“You’re not leaving us, okay? We made a promise, remember? No matter where we are, we stick together.”
I nodded, even though my chest ached.
My foster family was kind, and they lived close enough that I could still see Liam and Emma often. But nothing felt right without my brother there. And then another year passed.
Liam was the last to go. It took longer to find him a family, but that was because of us. We had made it clear to the social workers: we would only go to families who lived near each other.
If they couldn’t promise that, then we wouldn’t go at all. And somehow, they listened. When Liam finally got placed, we were all still close enough to meet almost every day.
We had different homes and different lives, but we refused to drift apart. One evening, as we sat on a park bench after school, Liam leaned forward, staring at the sunset. “We’re getting it back,” he muttered.
Emma frowned. “Getting what back?”
He turned to us, eyes burning with determination. “Mom and Dad’s café.”
Liam got his first job the second he turned sixteen.
It wasn’t glamorous—stocking shelves at a grocery store, working late shifts at a gas station—but he never complained. “It’s just the beginning,” he told us one night, collapsing onto the couch in Emma’s foster home, exhaustion clear in his face. “One day, we’ll have something of our own.”
At seventeen, Emma joined him.
She worked as a waitress at a tiny diner, going home with aching feet and smelling like coffee. “You should’ve seen this one customer,” she grumbled, tossing her apron onto the chair. “Kept snapping his fingers at me like I was some kind of pet.”
Liam smirked.
“Did you spit in his drink?”
Emma threw a napkin at him. “No, but I thought about it.”
I watched them from the sidelines, still too young to help, feeling useless.

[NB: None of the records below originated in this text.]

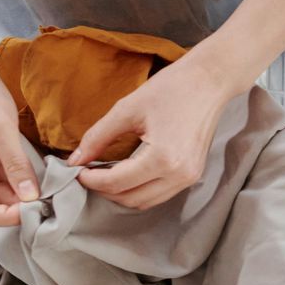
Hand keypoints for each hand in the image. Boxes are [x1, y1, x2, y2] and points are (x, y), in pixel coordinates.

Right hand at [0, 64, 37, 226]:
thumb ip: (15, 162)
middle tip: (53, 200)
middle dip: (23, 209)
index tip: (36, 206)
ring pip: (6, 198)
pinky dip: (27, 185)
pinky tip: (45, 180)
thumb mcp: (0, 126)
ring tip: (53, 191)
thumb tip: (30, 197)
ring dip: (27, 198)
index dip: (9, 218)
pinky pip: (10, 183)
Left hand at [69, 52, 239, 209]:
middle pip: (131, 199)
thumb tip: (75, 160)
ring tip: (105, 174)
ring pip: (145, 202)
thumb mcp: (127, 109)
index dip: (91, 180)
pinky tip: (126, 173)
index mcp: (162, 157)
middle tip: (88, 173)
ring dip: (121, 193)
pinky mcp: (192, 176)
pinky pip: (159, 195)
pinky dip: (139, 189)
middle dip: (104, 190)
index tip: (76, 171)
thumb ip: (97, 137)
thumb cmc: (170, 88)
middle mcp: (178, 175)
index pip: (117, 182)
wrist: (209, 82)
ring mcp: (188, 178)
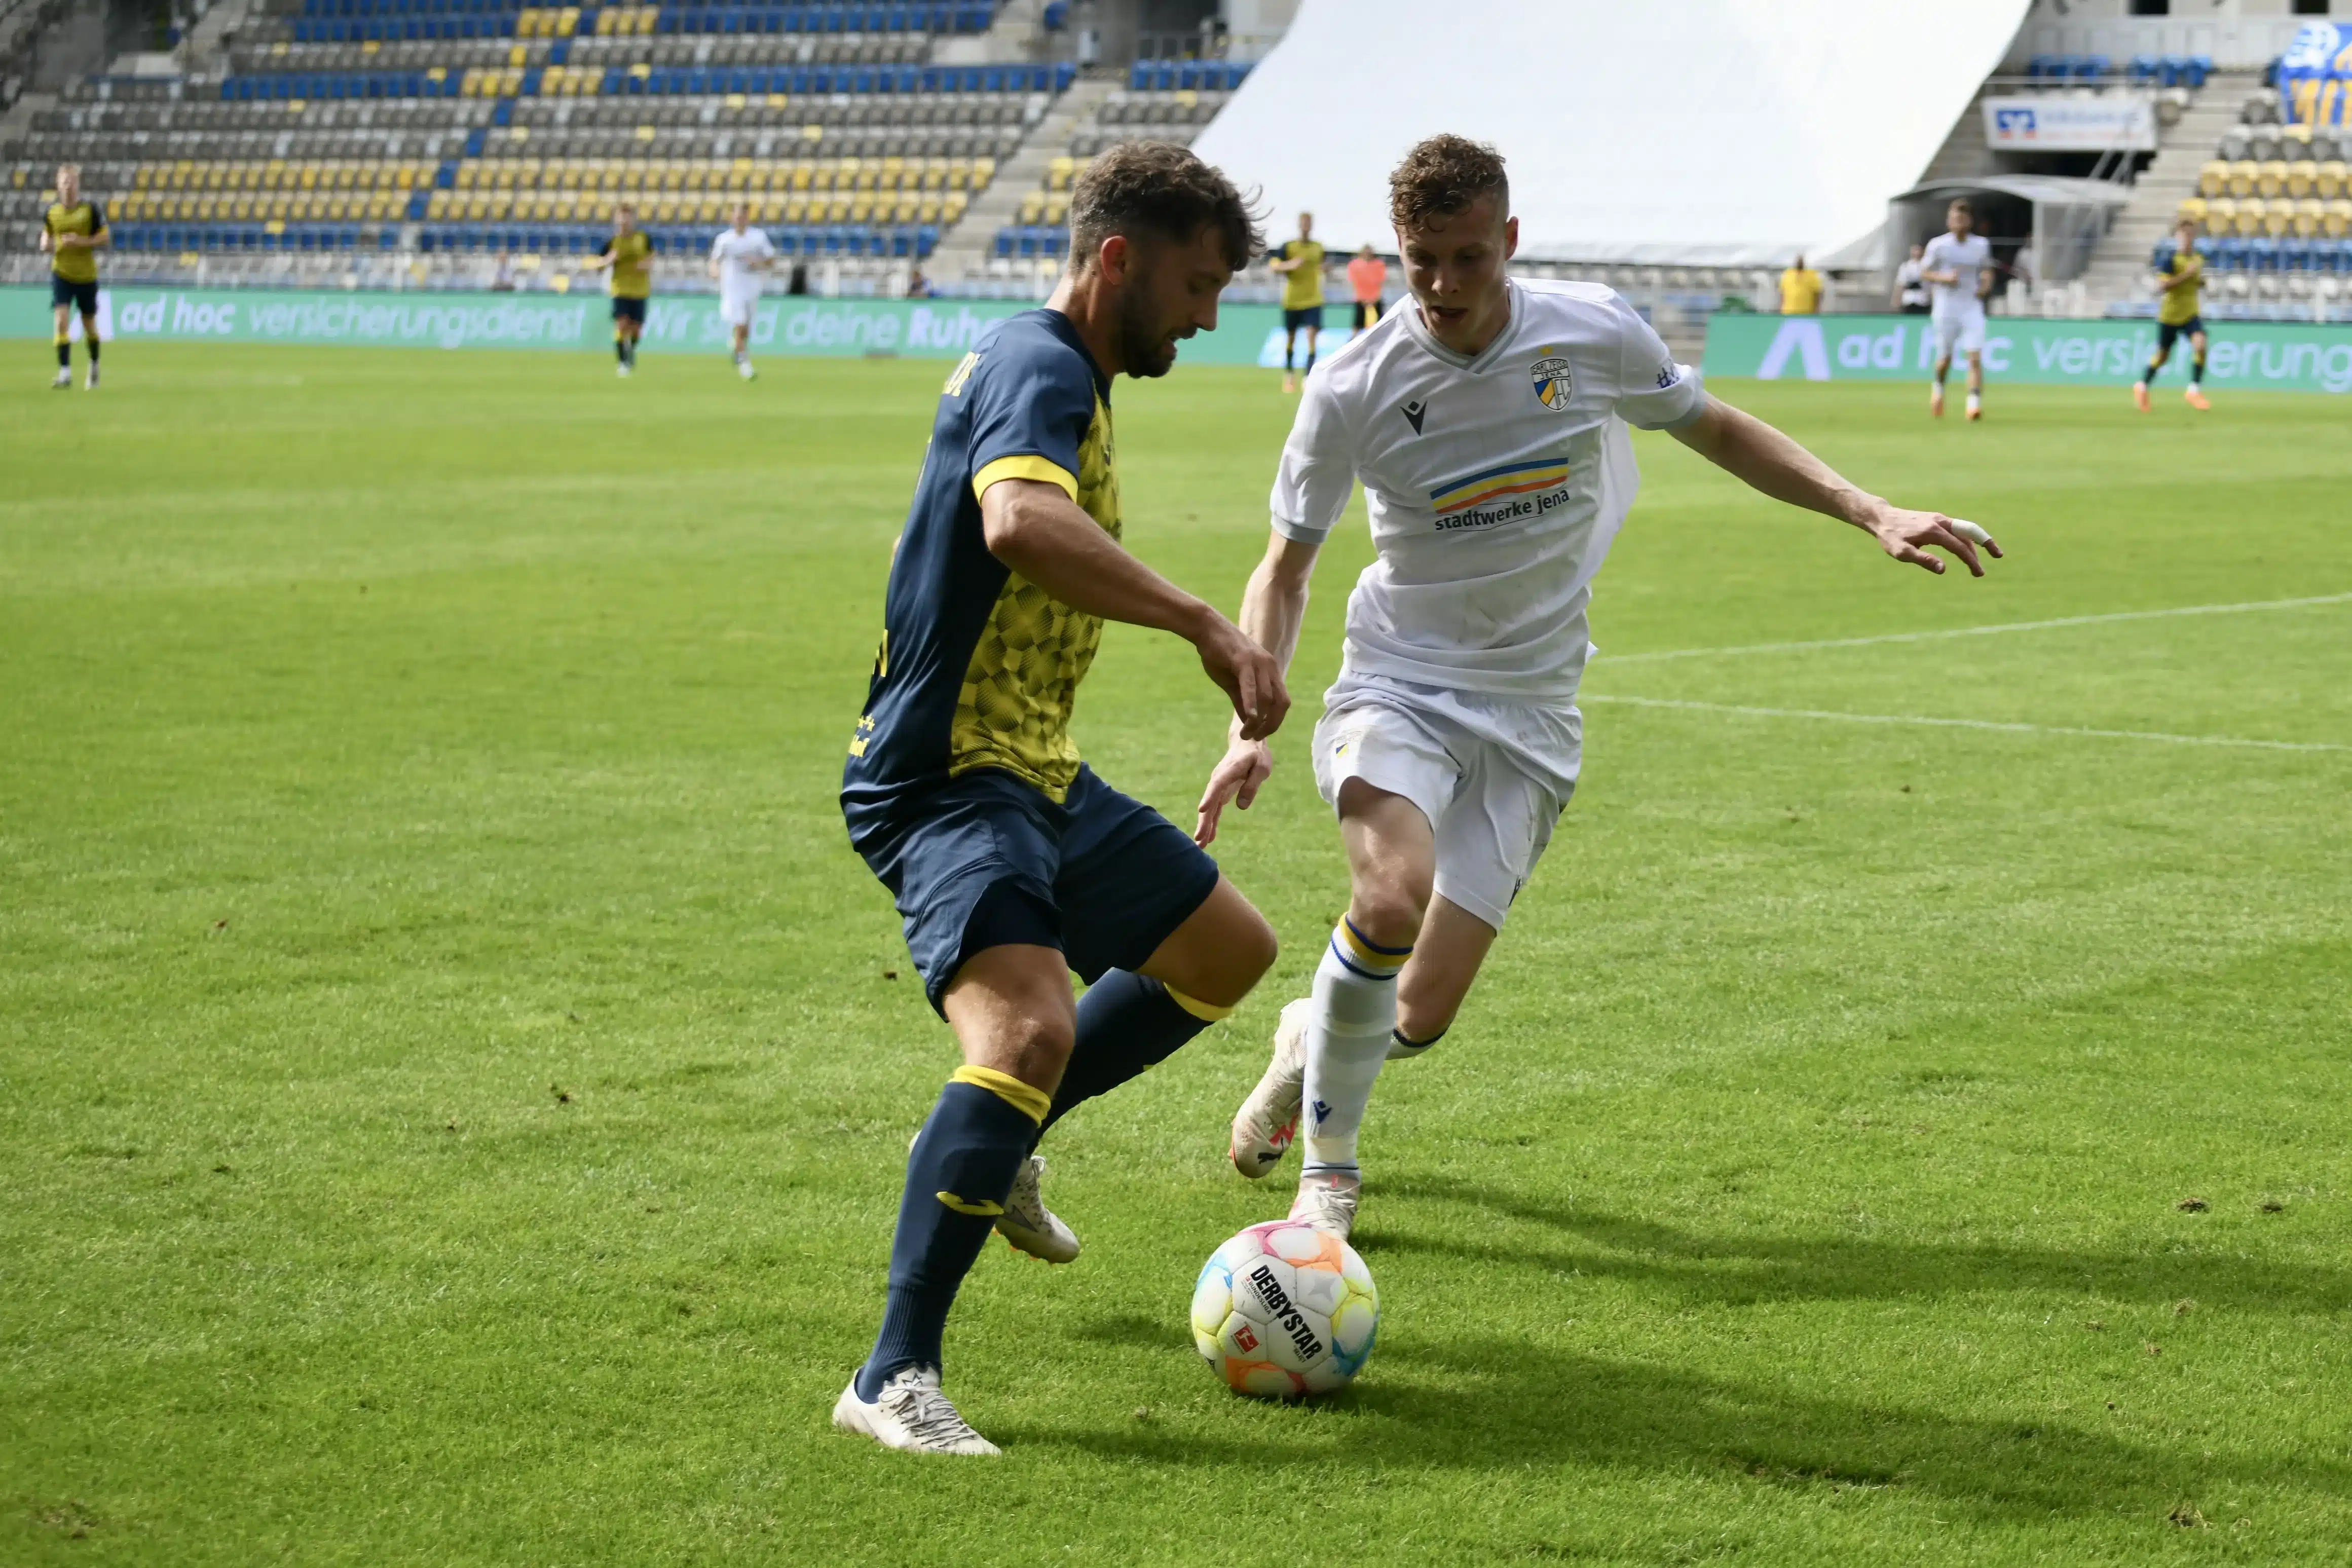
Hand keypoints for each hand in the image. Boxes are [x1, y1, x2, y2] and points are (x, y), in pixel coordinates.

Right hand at [1194, 613, 1287, 740]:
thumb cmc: (1219, 654)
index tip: (1261, 734)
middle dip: (1271, 725)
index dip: (1275, 721)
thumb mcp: (1233, 683)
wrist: (1207, 629)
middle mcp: (1270, 667)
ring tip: (1246, 733)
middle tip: (1256, 738)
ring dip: (1258, 720)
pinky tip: (1249, 719)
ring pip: (1268, 698)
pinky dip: (1252, 704)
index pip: (1283, 702)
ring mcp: (1258, 662)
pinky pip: (1251, 686)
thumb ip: (1242, 702)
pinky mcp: (1243, 660)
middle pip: (1281, 703)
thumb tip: (1249, 721)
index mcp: (1270, 671)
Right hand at [1195, 737, 1272, 846]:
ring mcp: (1218, 787)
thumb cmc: (1256, 755)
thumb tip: (1241, 807)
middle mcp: (1219, 780)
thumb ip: (1252, 785)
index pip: (1217, 785)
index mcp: (1229, 771)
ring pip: (1210, 808)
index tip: (1202, 811)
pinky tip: (1209, 838)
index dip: (1210, 797)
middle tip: (1199, 838)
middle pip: (1210, 802)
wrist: (1246, 744)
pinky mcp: (1221, 793)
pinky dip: (1212, 823)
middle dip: (1204, 821)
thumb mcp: (1261, 767)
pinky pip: (1215, 810)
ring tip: (1200, 844)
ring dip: (1205, 826)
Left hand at [1863, 505, 2001, 576]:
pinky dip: (1967, 538)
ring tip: (1981, 559)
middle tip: (1998, 556)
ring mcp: (1940, 519)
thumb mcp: (1902, 553)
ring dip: (1976, 543)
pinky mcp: (1937, 519)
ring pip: (1964, 530)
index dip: (1971, 560)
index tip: (1979, 572)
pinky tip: (1967, 549)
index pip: (1959, 547)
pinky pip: (1957, 528)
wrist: (1883, 518)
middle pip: (1970, 532)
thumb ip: (1923, 560)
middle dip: (1986, 543)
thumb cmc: (1890, 537)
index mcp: (1934, 531)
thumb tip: (1943, 569)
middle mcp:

But I never forgot our promise.
By the time we all turned eighteen, we had aged out of the system, officially on our own. Instead of going separate ways, we pooled our money and rented the smallest apartment we could find—just one bedroom, a tiny kitchen, and a couch that Liam insisted on sleeping on. “We finally live together again,” Emma said, looking around our cramped space.
“Like a real family.”
We worked like crazy. Liam took on two jobs, Emma picked up double shifts, and when I was old enough, I joined them. Every dollar we earned, we saved.
We didn’t go out, we didn’t buy new clothes unless absolutely necessary. One night, as we counted our savings on the kitchen table, Liam leaned back in his chair, arms crossed. “We’re close,” he said, a grin playing on his lips.
“Closer than we’ve ever been.”
Emma raised an eyebrow. “Close to what?”
He looked at both of us, his eyes burning with the same fire they always had. “To getting the café back.”
The day we signed the papers for the café, I swear I could feel Mom and Dad with us.
Liam ran his fingers over the worn wooden counter, his expression unreadable. Emma stood beside me, clutching my hand so tight it almost hurt. “This is it,” she whispered.
For eight years, we had worked tirelessly—saving every penny, sacrificing sleep, putting in double shifts, triple shifts, whatever it took. And now, we were standing inside our café. No—their café.
The one that had been stolen from us all those years ago. Liam exhaled sharply and turned to us with a grin. “Alright, who’s ready to get to work?”
It wasn’t easy.
The café had changed hands a few times, and by the time we bought it, it was nearly falling apart. The floors creaked, the walls were dull, and the kitchen was outdated. But we poured every ounce of ourselves into it—repainting, fixing, scrubbing, making it feel like home again.
We ran it just like Mom and Dad had. And people noticed. Customers returned, drawn in by the warmth of our family, by the love we put into every meal.
We weren’t just serving food; we were serving our parents’ dream. Then, when I was thirty-four, we did something even crazier. We bought back the house.
The house where we were raised, where we last heard Mom’s laughter and Dad’s deep voice. The house that had been stripped from us when we were just kids, lost and alone. I stood outside the front door, my hands shaking as I unlocked it.
“Do it together,” Liam said softly. So we did. Emma and I placed our hands over his, and we turned the knob as one.
The second we stepped inside, the memories hit me like a tidal wave. The scent of fresh bread in the kitchen, the faint echoes of our childhood running through the halls. Emma wiped her eyes.
“They should be here,” she murmured. “They are,” Liam said, his voice thick with emotion. Today, we all have our own homes, our own families.
But every weekend, without fail, we gather at that house—our house—for family dinner. And as always, before we eat, Liam raises his glass and speaks the words our parents taught us long ago. “Only in unity can a family overcome any problems and obstacles.” He looks at us, pride shining in his eyes.
“And we have proven it. Our parents would be proud of us.”